The posture of Yang Style Thirty-Seven Tai Chi is simple and easy to learn. Its posture progresses slowly and has a gentle posture, and each posture has a clear goal and route. As long as you study hard and exercise tai chi 37 form yang style in the right way, even those who are new to it can understand it quickly. For postures such as starting a momentum and wild horse splitting a mane, you can get a basic outline by practicing it a few more times.
How to practice
To lay the foundation for this kind of boxing, you must first pay attention to the correct standing posture, keep your body upright, and push upwards with a false head. When practicing, you should concentrate and experience the feeling of changing each move. You can use the help of image materials or the guidance of your master to learn slowly from slow motion, and then slowly speed up when you become proficient. In addition, breathing should also be coordinated with the movements, so that the effect will be better after practicing.

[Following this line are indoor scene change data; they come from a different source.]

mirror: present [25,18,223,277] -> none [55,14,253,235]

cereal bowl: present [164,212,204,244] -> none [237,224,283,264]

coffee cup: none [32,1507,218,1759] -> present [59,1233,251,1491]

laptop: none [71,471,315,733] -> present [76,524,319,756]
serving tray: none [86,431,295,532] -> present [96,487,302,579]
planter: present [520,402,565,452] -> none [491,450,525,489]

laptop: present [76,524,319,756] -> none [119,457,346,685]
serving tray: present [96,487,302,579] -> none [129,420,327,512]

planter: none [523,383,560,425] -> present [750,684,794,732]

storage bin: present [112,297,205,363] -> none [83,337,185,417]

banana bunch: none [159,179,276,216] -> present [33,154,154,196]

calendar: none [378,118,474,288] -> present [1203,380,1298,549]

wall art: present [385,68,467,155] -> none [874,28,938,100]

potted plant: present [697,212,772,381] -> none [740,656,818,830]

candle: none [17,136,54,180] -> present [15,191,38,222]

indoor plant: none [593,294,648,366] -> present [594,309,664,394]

Which people are suitable for
Yang's 37-style Tai Chi is widely used. Exercises in middle-aged and elderly people can help strengthen the body and effectively prevent the occurrence of a variety of chronic diseases. Practice for young people can reduce the burden of work and study Tai Chi And Diabetes Courses Online and improve physical fitness. Children’s practice helps develop concentration and patience. This kind of boxing is like a universal key, opening the door to health for people of all ages.